Another alternative is a paradigm that would resonate with Reinheimer's original
conceptualization of bioeconomics as a science that is focussed on the fundamental problem
shared by all living species, namely survival and reproduction. The key concept in a
modernized bioeconomic paradigm sensu Reinheimer is "adaptation" -- the
strategies and tactics that an organism (or various functionally-organized groupings of
organisms) utilize to meet its/their basic biological "needs." The phenomenon of
adaptation is already widely studied (albeit imperfectly) in the life sciences, most
notably in ecology (especially behavioral ecology and socioecology), as well as in
ethology, sociobiology and selected social science disciplines, ranging from physical,
ecological and economic anthropology to human ecology. Thus, the exclusion of the concept
of adaptation from mainstream economics may seem to be anachronistic, except for the fact
that it challenges some of the most fundamental (and sacred) assumptions and axioms of the
dismal science.
In this paper, it will be argued that "the usual suspects" (the traditional
objections to a biological adaptation paradigm in economics) are no longer (indeed, never
were) tenable and that an analytical framework based on the concept of "basic
needs" can provide a complementary approach to conventional economic analyses (and to
sociobiological, fitness-maximizing analyses, for that matter) -- one that may offer
considerable heuristic and predictive power. The paper begins by elucidating the concept
of adaptation and by asserting its continuing (indeed, inescapable) relevance to the
behavior of homo oeconomicus in all known societies, not just
"marginal" hunter-gatherers. It is argued that an economy is at heart a
"survival enterprise," the basic purpose of which is "earning a
living" (whatever may be our perceptions -- and the exceptions) and that both
"competition" and "co-operation" represent subsidiary, contingent
"survival strategies." From this perspective, bioeconomic evolution may be
characterized as a consequential change in a society's (or a species') mode of adaptation
-- ie., in the means of production of the requisites for biological survival and
reproduction. It entails the differential selection of alternative adaptive modalities
(instrumentalities of needs satisfaction).

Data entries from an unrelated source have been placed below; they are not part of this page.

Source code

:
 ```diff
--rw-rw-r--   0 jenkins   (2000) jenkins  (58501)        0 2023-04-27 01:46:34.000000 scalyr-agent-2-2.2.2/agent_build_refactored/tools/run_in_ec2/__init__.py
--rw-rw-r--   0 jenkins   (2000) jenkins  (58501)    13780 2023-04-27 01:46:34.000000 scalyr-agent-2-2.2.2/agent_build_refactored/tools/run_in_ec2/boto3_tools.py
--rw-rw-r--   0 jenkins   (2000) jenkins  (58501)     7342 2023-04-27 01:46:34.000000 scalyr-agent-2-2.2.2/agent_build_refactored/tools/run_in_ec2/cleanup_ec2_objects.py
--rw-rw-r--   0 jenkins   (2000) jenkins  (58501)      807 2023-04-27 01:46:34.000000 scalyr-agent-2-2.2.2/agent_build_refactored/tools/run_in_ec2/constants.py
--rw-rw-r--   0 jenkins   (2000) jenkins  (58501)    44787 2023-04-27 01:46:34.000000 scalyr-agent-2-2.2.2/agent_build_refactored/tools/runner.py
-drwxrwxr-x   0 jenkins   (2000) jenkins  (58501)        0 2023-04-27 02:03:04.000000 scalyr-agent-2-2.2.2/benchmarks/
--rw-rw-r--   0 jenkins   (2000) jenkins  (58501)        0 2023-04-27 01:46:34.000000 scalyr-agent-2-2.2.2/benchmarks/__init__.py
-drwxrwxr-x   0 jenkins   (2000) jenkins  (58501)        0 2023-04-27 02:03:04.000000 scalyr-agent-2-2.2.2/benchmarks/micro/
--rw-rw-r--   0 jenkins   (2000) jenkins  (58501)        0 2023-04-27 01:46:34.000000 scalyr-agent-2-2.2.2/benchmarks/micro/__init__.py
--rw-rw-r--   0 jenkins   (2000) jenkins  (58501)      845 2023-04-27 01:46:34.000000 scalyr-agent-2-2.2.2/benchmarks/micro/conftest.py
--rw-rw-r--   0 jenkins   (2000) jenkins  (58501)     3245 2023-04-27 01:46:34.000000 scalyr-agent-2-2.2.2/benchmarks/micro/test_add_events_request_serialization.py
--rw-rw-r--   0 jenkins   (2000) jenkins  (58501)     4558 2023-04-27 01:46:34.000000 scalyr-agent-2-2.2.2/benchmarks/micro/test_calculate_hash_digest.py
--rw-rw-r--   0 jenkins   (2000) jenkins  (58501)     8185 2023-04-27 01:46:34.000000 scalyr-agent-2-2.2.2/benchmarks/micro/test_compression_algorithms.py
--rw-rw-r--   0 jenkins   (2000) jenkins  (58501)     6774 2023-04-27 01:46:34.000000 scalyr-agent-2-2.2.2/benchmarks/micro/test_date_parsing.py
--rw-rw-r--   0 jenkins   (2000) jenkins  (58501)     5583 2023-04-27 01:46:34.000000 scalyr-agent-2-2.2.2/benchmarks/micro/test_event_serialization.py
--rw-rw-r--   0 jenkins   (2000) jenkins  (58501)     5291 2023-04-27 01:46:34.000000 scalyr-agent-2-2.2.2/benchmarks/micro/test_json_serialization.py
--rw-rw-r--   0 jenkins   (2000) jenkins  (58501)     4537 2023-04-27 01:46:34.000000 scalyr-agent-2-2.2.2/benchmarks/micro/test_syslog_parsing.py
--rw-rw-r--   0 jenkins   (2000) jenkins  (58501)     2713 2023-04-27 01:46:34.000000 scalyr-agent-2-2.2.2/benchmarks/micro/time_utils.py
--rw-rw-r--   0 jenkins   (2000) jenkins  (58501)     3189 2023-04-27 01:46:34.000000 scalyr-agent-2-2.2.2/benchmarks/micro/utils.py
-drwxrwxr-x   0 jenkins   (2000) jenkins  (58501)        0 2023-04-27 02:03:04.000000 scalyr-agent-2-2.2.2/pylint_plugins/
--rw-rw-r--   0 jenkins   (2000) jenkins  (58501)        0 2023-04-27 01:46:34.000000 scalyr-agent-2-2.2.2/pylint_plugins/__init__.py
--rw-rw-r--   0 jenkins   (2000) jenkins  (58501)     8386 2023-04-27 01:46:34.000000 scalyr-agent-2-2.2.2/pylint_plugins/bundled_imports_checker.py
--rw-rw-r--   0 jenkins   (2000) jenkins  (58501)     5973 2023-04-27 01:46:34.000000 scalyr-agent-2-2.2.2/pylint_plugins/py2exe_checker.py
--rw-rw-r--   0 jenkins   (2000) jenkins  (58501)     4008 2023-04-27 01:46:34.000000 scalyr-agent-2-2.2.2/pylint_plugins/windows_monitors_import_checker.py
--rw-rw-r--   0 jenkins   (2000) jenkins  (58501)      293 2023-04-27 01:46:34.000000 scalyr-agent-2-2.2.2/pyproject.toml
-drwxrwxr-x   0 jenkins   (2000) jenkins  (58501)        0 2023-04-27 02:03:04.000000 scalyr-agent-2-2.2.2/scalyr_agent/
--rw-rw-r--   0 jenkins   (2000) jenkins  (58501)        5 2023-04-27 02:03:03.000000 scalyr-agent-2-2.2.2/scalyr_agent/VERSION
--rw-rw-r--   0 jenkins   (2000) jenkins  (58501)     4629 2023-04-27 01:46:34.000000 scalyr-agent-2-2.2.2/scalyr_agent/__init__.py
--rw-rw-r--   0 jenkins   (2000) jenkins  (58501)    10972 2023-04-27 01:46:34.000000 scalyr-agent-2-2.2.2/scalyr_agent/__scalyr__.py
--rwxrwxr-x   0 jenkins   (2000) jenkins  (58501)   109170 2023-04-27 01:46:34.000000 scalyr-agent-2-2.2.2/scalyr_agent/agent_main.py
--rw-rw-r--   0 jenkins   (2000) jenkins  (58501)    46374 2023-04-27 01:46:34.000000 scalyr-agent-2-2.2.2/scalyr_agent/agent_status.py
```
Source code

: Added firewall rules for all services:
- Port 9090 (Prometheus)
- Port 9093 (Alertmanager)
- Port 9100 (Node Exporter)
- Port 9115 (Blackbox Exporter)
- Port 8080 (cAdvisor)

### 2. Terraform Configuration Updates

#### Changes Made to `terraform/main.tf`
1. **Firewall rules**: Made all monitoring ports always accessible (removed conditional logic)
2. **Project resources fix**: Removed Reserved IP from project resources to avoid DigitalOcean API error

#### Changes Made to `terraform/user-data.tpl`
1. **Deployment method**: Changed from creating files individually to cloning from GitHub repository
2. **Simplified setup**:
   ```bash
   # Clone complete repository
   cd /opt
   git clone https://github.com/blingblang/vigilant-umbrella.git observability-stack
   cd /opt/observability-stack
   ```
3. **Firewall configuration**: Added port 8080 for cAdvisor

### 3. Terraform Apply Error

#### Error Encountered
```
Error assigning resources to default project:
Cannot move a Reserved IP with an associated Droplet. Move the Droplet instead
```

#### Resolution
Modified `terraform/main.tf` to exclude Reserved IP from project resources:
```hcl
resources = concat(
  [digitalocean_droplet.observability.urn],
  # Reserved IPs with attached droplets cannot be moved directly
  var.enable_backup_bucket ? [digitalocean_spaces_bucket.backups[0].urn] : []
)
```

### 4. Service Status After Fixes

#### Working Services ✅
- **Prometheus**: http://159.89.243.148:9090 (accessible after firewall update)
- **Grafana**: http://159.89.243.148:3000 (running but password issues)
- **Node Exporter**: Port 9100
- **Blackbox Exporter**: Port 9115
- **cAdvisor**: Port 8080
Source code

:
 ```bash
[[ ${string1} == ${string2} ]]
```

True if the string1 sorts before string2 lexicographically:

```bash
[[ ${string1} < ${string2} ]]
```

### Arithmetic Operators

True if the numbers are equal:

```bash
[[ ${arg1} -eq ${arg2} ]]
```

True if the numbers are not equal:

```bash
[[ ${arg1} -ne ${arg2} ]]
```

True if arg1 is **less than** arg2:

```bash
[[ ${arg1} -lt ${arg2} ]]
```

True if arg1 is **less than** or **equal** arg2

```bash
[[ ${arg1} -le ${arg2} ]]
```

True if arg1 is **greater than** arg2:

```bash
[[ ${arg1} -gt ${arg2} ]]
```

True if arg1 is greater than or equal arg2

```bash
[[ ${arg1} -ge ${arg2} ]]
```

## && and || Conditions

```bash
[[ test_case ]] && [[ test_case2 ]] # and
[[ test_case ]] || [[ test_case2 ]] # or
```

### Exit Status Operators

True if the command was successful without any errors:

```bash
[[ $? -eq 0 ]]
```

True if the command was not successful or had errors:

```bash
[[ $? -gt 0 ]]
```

One approach to operationalizing this paradigm, described in some detail in the author's
1983 book The Synergism Hypothesis and briefly summarized here, entails
empirically-grounded measures of basic needs satisfaction in 14 different "primary
needs" domains, along with an array of related, culturally-contingent
"instrumental needs." Also briefly discussed is an effort to develop a summary
"Personal Health Indicator" and a global "Population Health Indicator"
as measuring rods that could be utilized to evaluate the outcomes of economic activities
from a bioeconomic perspective -- both at the personal and societal (micro and macro)
levels. It is concluded that, although there is much room for improvement, this
preliminary formulation does represent a beginning toward measuring human adaptation in a
concrete way. Finally, the potential predictive power of a bioeconomics framework in
relation to economic behavior and choice-making (ie., the causal dynamics of the
"black box") is also briefly discussed.